A small percentage of people with this disease also have episodes of inflammation in the veins (migratory phlebitis), usually in the superficial veins.
Diagnosis
Usually, doctors suspect Buerger's disease on the basis of symptoms and results of the physical examination. In most people with Buerger's disease, the pulse is weak or absent in one or more arteries of the feet or wrists. Often, the affected hands, feet, fingers, or toes become pale when raised above the heart and red when lowered.

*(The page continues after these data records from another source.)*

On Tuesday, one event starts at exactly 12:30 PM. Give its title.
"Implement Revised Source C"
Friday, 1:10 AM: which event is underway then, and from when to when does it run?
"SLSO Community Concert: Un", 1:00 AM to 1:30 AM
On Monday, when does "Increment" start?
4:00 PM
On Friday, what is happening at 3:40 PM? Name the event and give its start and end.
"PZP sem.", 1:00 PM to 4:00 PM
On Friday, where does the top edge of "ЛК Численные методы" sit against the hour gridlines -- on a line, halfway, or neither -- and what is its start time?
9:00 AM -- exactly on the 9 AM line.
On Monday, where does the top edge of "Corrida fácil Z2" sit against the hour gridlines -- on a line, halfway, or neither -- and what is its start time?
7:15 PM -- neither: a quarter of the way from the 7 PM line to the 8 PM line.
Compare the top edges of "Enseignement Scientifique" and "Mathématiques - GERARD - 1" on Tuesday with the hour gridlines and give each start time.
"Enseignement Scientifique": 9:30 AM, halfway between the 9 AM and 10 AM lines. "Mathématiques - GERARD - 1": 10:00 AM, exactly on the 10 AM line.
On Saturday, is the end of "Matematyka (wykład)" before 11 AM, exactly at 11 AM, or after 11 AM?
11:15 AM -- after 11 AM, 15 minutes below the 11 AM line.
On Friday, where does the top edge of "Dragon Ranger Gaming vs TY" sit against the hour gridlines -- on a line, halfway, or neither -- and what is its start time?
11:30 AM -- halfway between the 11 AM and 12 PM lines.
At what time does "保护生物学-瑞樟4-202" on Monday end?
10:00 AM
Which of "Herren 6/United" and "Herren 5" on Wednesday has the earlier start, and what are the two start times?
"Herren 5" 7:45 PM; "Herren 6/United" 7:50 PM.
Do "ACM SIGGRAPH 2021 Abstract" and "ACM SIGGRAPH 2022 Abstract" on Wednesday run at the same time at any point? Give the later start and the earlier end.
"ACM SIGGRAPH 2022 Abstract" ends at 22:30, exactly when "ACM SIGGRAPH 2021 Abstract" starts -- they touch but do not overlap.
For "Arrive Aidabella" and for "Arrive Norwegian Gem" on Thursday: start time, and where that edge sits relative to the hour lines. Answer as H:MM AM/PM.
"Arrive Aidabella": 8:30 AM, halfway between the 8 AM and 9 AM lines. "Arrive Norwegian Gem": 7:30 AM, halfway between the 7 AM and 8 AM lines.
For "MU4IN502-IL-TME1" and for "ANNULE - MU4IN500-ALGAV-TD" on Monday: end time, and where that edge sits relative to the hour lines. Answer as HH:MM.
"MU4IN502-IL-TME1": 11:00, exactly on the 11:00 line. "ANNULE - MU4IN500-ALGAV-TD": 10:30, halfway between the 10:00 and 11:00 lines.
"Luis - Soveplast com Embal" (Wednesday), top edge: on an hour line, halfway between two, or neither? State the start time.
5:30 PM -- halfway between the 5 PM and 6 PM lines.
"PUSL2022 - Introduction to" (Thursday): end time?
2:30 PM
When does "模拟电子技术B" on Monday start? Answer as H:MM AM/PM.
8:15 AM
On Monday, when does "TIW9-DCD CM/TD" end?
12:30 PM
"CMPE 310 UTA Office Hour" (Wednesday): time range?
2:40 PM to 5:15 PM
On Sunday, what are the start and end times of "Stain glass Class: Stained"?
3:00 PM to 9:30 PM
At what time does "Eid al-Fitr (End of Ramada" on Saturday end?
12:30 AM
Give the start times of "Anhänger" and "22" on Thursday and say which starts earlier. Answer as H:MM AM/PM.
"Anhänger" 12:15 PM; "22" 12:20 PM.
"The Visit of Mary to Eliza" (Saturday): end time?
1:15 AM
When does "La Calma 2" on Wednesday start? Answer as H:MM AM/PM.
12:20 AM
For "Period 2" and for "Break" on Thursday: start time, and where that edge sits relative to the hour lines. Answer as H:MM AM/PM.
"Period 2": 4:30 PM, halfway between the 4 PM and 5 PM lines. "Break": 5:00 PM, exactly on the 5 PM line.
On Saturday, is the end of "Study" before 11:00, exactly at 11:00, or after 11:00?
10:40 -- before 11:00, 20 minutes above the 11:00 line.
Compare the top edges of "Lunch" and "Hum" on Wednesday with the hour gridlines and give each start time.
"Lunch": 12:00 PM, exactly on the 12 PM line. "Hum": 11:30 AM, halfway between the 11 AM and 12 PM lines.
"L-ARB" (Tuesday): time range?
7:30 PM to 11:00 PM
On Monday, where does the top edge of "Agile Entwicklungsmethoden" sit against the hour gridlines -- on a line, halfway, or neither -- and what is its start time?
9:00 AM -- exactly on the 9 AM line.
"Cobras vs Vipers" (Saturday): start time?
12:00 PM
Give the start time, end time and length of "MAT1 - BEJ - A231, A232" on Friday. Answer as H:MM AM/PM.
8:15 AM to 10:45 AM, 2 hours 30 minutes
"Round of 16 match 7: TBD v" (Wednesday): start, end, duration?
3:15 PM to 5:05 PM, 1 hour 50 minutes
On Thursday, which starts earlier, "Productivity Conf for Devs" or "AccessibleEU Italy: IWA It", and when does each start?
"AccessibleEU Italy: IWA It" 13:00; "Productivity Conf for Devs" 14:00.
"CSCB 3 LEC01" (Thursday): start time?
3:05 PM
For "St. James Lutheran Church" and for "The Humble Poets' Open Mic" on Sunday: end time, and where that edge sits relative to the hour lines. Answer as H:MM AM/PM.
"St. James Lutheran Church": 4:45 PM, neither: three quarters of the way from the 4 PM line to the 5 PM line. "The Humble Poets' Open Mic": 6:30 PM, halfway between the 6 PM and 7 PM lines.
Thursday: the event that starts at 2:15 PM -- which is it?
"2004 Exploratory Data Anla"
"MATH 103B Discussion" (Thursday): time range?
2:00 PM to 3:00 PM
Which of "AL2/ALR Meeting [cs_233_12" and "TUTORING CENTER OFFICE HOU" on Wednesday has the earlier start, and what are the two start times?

Ultrasonography detects a substantial decrease in blood pressure and blood flow in the affected feet, toes, hands, and fingers. Angiography (see Section 3, Chapter 21) can detect specific patterns of narrowing and thus can help confirm the diagnosis of Buerger's disease. Sometimes a biopsy (removal of a tissue sample for examination under a microscope) of the affected artery or referral to a specialist is needed to confirm the diagnosis.
Treatment
A person with Buerger's disease must stop smoking immediately, or symptoms will relentlessly worsen. Amputation is then likely to become necessary. Exposure to cold, which causes blood vessels to narrow (constrict), and use of certain drugs should be avoided. These drugs include those that cause blood vessels to constrict (such as ephedrine or pseudoephedrine, which are components of some headache and cold remedies) and those that increase the tendency of blood to clot (such as estrogen). Care should be taken to prevent any injury to the affected limb, including burns and injuries from cold or minor surgery (such as trimming calluses). Corns and calluses should be treated by a podiatrist. Wearing shoes that fit well and have wide toe spaces can help prevent injury to the feet.
For people who quit smoking but still have blocked arteries, surgeons may perform bypass surgery in an attempt to avoid amputation. Alternatively, they may cut certain nearby nerves (a procedure called sympathectomy) to prevent blood vessels from constricting. These procedures are seldom performed, because they usually improve blood flow only temporarily.